Mahbubul Majumder, PhD
Dec 2, 2014

hadoop fs -ls

to create a directory called myHdfs use

hadoop fs -mkdir myHdfs

The syntax for copying files to/from Hadoop File System (HDFS) is
hadoop fs -put <linux source> <hdfs destination>
Example: you can copy a file from Linux system to newly created HDFS directory using command

hadoop fs -put myLinuxFile.txt myHdfs/fileName.txt

hadoop fs -get myHdfs/fileName.txt myLinuxFile.txt

By default the above commands will copy the Linux files in the current directory.
- to copy in a specific Linux directory, you can specify the path
- same for HDFS as well. specify the HDFS path to copy a file from there

We have high performance computing facilities at PKI. View more details.
- several clusters crane, tusker, sandhill and red
- you can request for as much as 500GB of RAM
- crane has 452 nodes (64GB RAM per node)
For our class we have a small 10 nodes cluster setup at PKI
- let us run hadoop from there
  - for login use
    ssh <username>@crane.unl.edu, it will require two way authentication and then
    ssh <username>@10.138.11.29

Hadoop demo to be shown at PKI

We want to count number of words in a file or a number of files
- write a JAVA mapreduce program
- test it in a virtual machine before running it in live system
We will use built in virtual machine provided by Cloudera
- download QuickStart virtual machine from cloudera
  - if you download VMware version, you should be able to run it using VMware Player
  - the current version is CDH 5.2x which includes R, MySQL, Hadoop, Pig installed
  - size of the file is about 3GB and it requires at least 4GB of RAM (the more is better)
  - it is a single node machine with Linux (CentOS). View more details
  - user: cloudera and password: cloudera for all applications
Run your virtual machine using VMWare Player. You are now ready test your mapreduce codes.

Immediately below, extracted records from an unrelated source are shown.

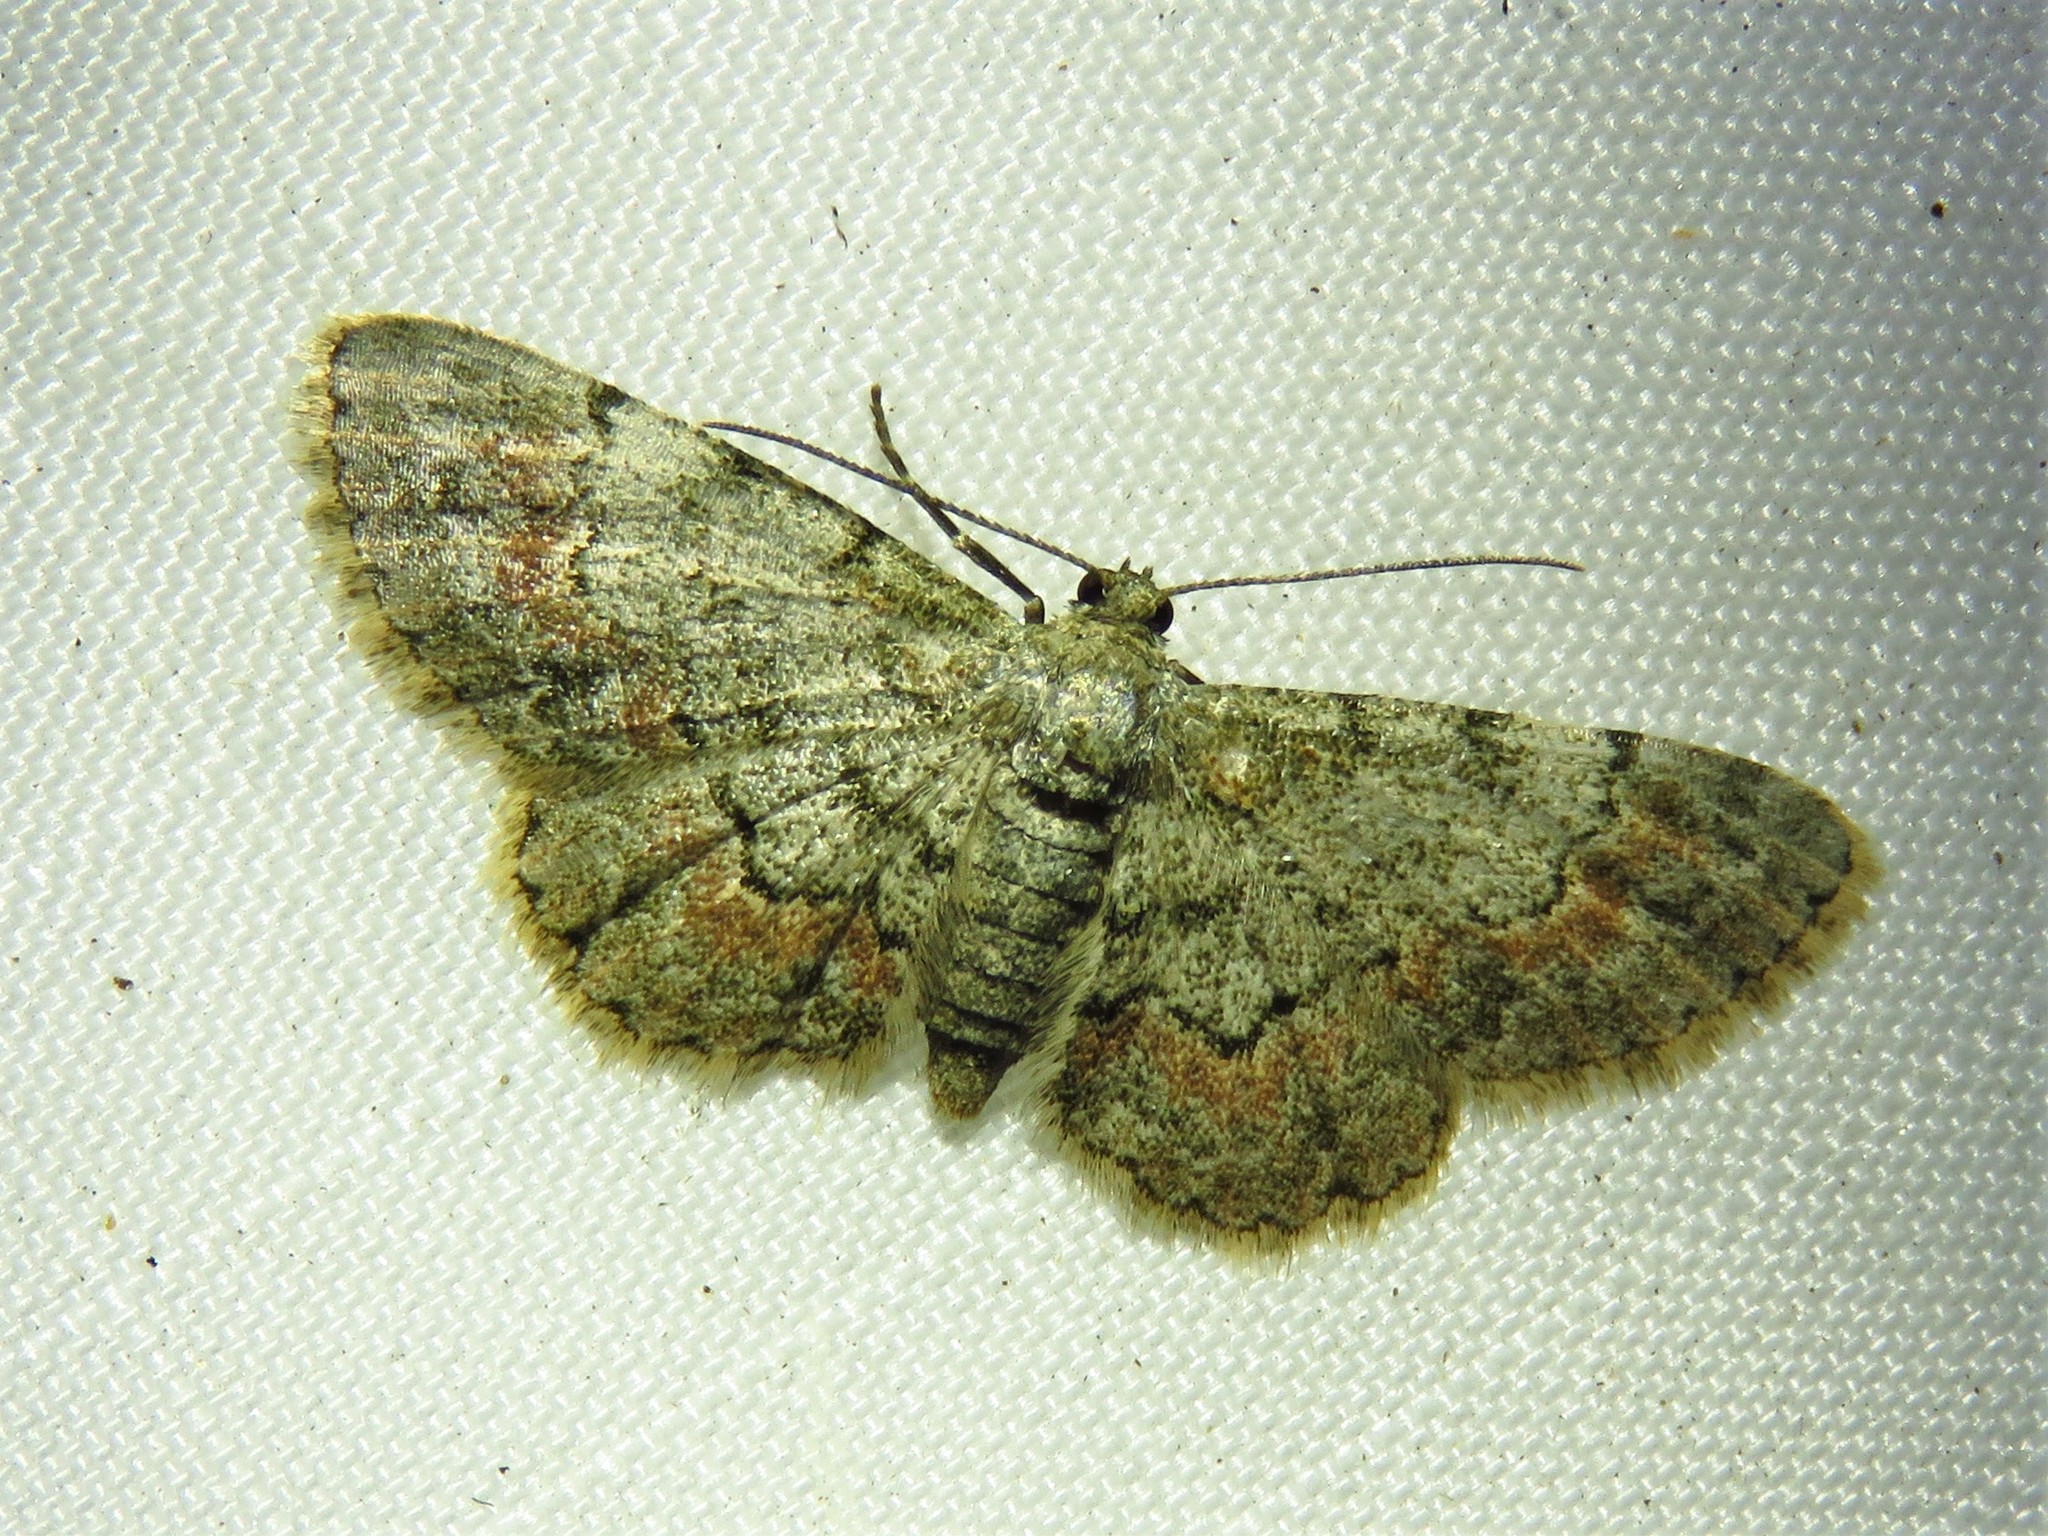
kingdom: Animalia
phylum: Arthropoda
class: Insecta
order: Lepidoptera
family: Geometridae
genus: Glenoides
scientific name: Glenoides texanaria
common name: Texas gray
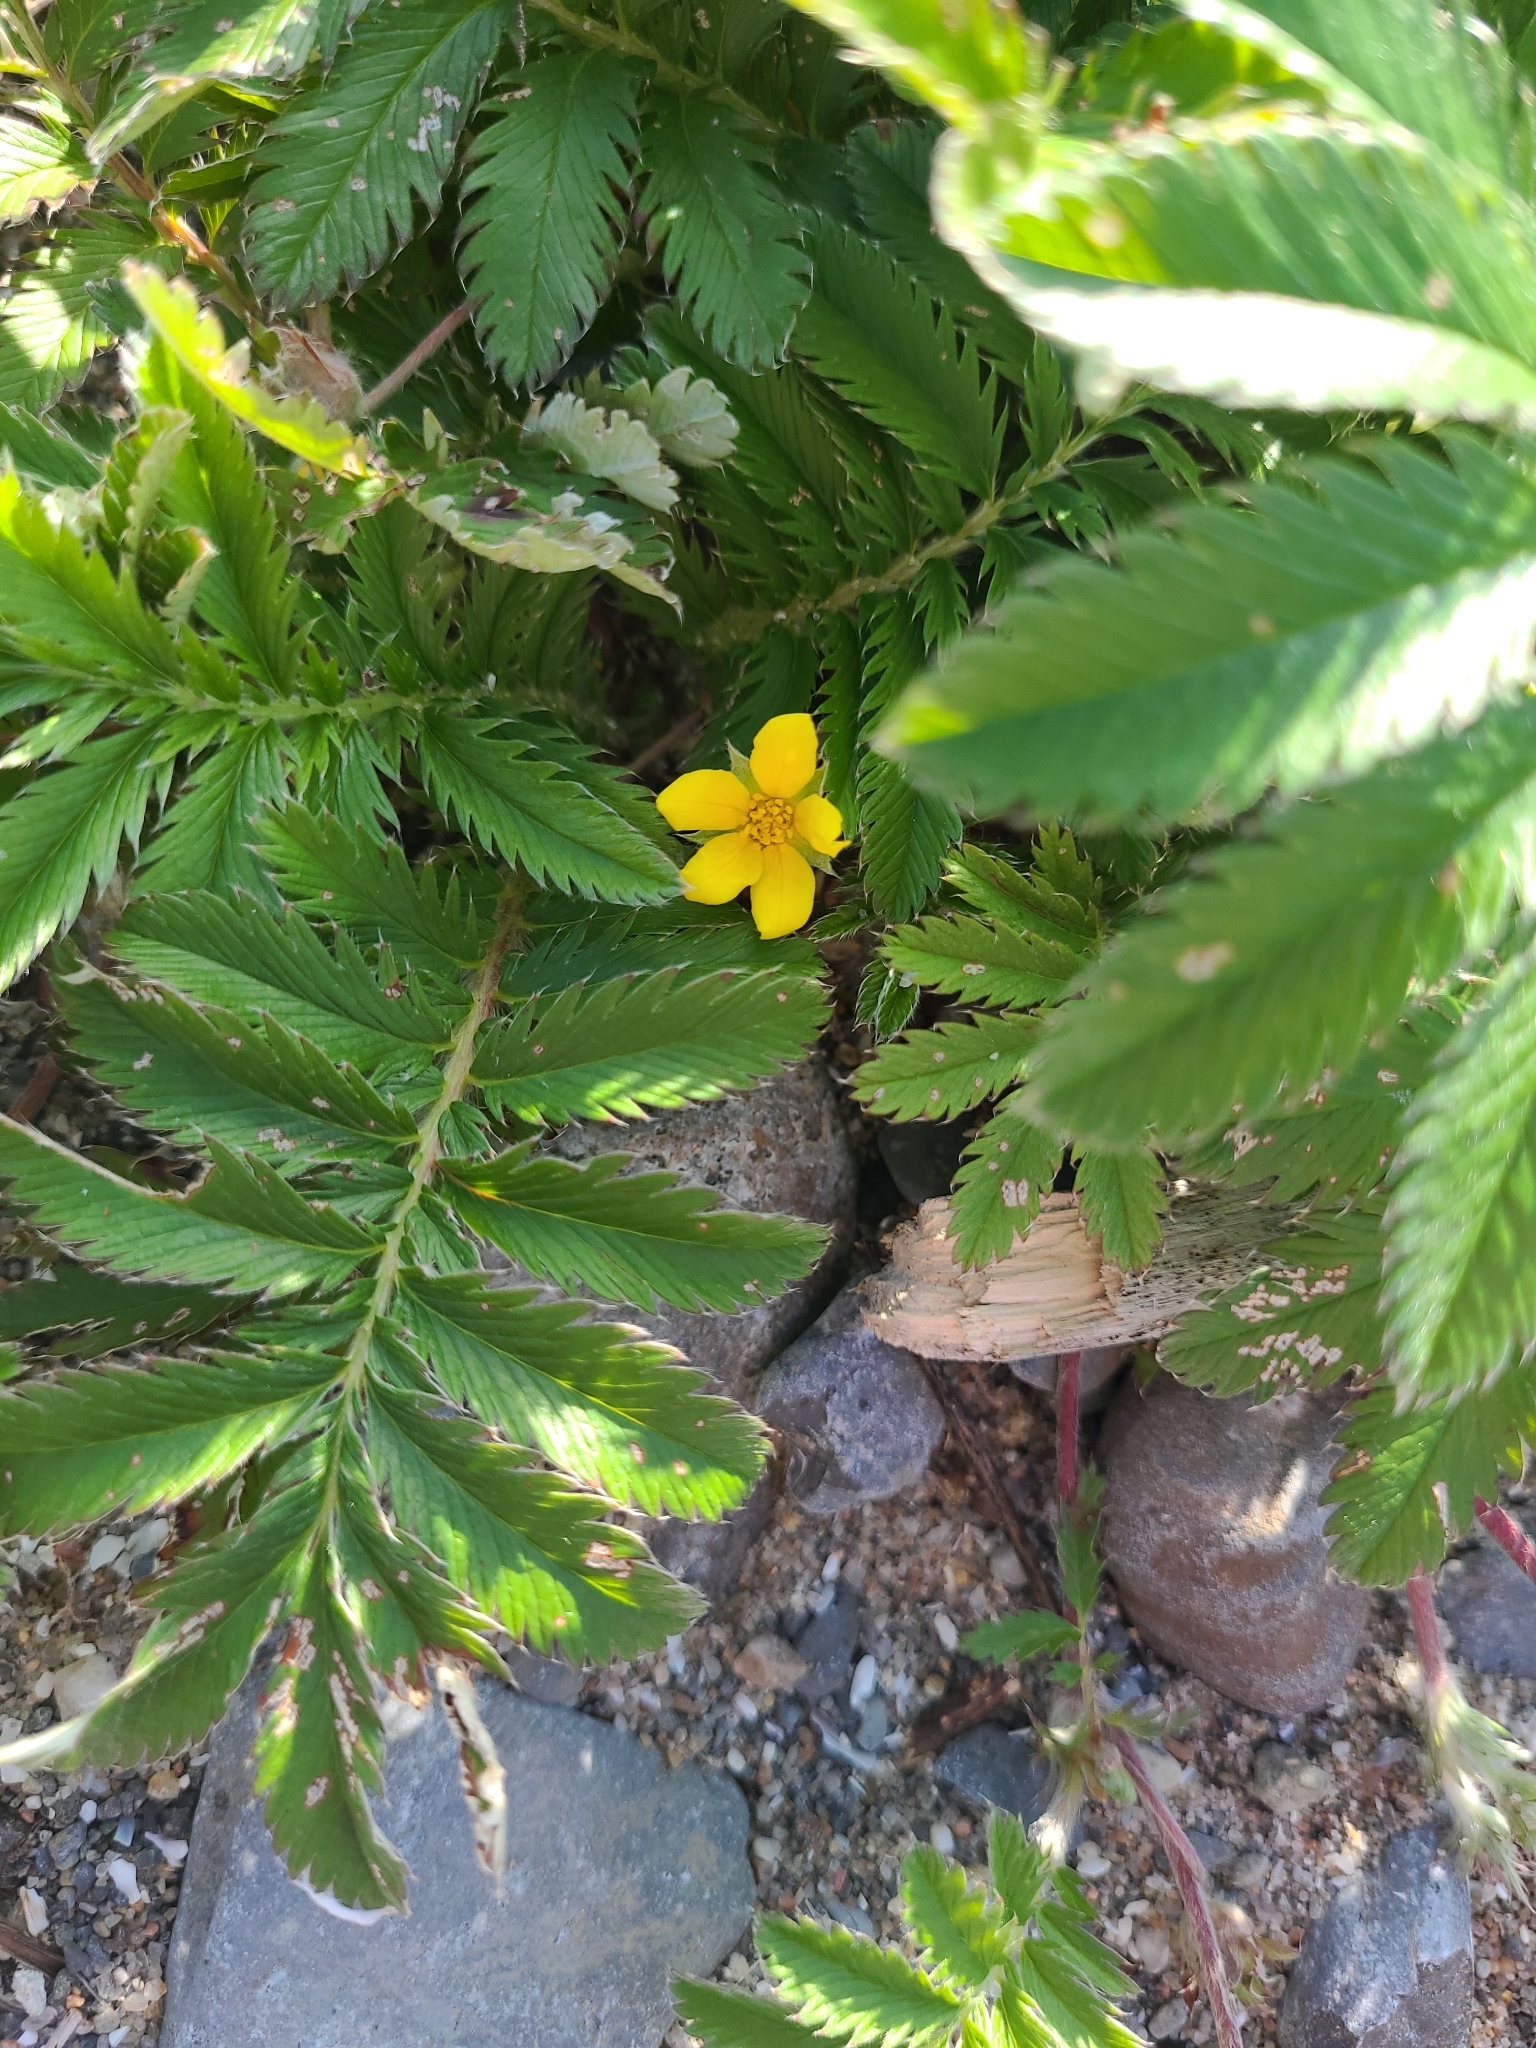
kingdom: Plantae
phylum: Tracheophyta
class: Magnoliopsida
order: Rosales
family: Rosaceae
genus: Argentina
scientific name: Argentina anserina
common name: Common silverweed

hadoop fs -mkdir wordcount
hadoop fs -mkdir wordcount/input

echo "Data Science Class and Data Science HW" > file0
echo "Nice Class Nice HW Nice Project and Nice program" > file1

Notice that the files are created in the Linux file system. We need to copy them to HDFS

hadoop fs -put file* wordcount/input

Here we used file* to indicate both files file0 and file1. Make sure the files are copied properly. To check that use

hadoop fs -ls wordcount/input

mkdir wordcount_classes

Get the JAVA source code from here. Save codes in WordCount.java in your current directory.
Build the java archive (jar) after compiling. You can view your hadoop class path using command hadoop classpath. The classpath is given as the option of javac command.

javac -cp /usr/lib/hadoop/client-0.20/\* -d wordcount_classes WordCount.java

jar -cvf wordcount.jar -C wordcount_classes/ .

Now run the application. The following command will create an output directory in HDFS

hadoop jar wordcount.jar org.myorg.WordCount wordcount/input wordcount/output

Now check the output of the program. Notice a file named part-00000 is created in output directory

hadoop fs -cat wordcount/output/part-00000

Class   2
Data    2
HW      2
Nice    4
Project 1
Science 2
and     2
program 1

Now remove everything what we created for this demonstration. Please do not do this for your actual work.

hadoop fs -rm -r wordcount
rm -r -f wordcount_classes
rm -f file* wordcount.jar

You can use other files and put them in the input directory . The same process will count all the words.